SM: How can childbirth educators use this book with the families they will be working with?
MJ: I've often wished one of us had done research on the way our own children respond to our continual advocacy for women and for birth. Do they develop open-minded attitudes about pregnancy, childbirth, postpartum and parenting? CBEs can use the book as a way to introduce these life-affirming topics to their own children, and to the parents they teach. The book is easy to read, the pictures and illustrations are vivid, fun, and self-explanatory. There isn't another resource for children that addresses pregnancy and birth with an eye to normalcy.

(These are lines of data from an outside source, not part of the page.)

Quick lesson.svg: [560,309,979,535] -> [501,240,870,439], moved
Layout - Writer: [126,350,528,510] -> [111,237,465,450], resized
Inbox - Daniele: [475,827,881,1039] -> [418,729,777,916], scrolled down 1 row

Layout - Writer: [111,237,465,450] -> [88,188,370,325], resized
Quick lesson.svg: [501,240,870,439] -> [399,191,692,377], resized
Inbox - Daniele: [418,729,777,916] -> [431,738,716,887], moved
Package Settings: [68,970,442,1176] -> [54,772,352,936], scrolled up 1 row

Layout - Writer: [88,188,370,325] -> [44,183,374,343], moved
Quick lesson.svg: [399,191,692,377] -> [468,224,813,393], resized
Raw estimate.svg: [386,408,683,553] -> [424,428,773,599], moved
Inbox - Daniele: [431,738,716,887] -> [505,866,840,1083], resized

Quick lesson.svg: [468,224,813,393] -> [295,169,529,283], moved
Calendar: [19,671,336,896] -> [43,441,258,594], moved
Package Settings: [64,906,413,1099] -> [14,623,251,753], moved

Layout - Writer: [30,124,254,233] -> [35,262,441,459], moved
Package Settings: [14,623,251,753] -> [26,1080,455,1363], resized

A recommended resource and a worthwhile read
I appreciate Mary Jo's approach to creating this book that treats children with respect. It provides accurate and age-appropriate information that values the developmental needs of the tween who is interested in learning about pregnancies and babies. The diversity of the stories, characters, and images, along with the normalizing of the process really goes a long way toward creating a healthy knowledge and respect of the amazing work that people's bodies do when growing and birthing a baby. As a childbirth educator and doula, "Nonnie Talks about Pregnancy & Birth" is a must have for my library, so that I can share it with parents. I am sure that every parent who wants their child to learn about these topics in an intentional and healthy way would want to purchase this book to go through with their tween. This is the perfect book for that age group and it will be greatly valued by both children and the adults who support them in their learning. Thank you, Mary Jo, for creating this resource and all the "Nonnie Talks..." books so that both children and adults can learn from your big heart and wise and clever mind.